### Task statement
In the entries below, will you change every "phylum" to "division" and give back only the lines from the one with "common name: Chinese tallow" up to and including the one with "genus: Verbascum", leaving everything else in them the same?

### Input
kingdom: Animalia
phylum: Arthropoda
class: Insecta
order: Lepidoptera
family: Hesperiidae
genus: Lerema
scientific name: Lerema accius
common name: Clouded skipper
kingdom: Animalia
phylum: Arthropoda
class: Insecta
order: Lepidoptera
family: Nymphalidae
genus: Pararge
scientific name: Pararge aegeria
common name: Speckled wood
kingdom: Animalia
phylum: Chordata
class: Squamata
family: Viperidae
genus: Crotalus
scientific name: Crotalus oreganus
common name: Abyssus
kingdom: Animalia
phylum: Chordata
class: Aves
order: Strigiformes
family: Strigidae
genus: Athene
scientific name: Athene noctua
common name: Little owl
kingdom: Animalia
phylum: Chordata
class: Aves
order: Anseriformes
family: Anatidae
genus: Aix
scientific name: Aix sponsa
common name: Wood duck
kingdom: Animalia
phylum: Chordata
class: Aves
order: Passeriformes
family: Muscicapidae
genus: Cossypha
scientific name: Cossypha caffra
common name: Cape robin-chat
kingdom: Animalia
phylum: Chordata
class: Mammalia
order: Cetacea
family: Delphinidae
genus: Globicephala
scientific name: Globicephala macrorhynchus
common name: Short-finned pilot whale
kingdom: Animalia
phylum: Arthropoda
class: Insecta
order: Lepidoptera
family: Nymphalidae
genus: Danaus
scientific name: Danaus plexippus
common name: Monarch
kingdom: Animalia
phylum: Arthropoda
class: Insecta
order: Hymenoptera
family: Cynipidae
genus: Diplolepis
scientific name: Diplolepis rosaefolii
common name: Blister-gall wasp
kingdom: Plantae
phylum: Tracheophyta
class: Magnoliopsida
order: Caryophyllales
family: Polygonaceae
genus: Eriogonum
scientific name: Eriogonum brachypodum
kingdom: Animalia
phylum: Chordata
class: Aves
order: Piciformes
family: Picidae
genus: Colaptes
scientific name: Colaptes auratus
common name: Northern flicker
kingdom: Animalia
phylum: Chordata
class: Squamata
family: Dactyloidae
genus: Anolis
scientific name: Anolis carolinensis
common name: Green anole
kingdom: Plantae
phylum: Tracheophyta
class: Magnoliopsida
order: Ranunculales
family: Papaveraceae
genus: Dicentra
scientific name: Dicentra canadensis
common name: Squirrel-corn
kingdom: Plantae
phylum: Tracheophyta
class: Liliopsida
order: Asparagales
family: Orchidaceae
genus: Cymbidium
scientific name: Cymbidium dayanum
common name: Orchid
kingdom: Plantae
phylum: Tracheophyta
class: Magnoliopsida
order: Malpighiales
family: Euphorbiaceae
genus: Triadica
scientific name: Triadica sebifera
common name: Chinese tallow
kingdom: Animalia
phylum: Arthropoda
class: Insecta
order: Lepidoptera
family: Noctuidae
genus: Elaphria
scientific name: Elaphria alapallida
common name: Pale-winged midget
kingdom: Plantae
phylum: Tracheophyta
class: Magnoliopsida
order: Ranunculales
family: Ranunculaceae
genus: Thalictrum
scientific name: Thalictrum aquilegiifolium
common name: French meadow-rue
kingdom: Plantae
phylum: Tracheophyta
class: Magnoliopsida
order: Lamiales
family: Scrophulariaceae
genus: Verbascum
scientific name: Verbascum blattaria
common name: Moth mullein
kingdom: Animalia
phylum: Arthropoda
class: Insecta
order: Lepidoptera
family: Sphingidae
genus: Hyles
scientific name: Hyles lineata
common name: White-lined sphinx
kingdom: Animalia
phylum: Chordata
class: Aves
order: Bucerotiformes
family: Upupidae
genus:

### Solved exercise
common name: Chinese tallow
kingdom: Animalia
division: Arthropoda
class: Insecta
order: Lepidoptera
family: Noctuidae
genus: Elaphria
scientific name: Elaphria alapallida
common name: Pale-winged midget
kingdom: Plantae
division: Tracheophyta
class: Magnoliopsida
order: Ranunculales
family: Ranunculaceae
genus: Thalictrum
scientific name: Thalictrum aquilegiifolium
common name: French meadow-rue
kingdom: Plantae
division: Tracheophyta
class: Magnoliopsida
order: Lamiales
family: Scrophulariaceae
genus: Verbascum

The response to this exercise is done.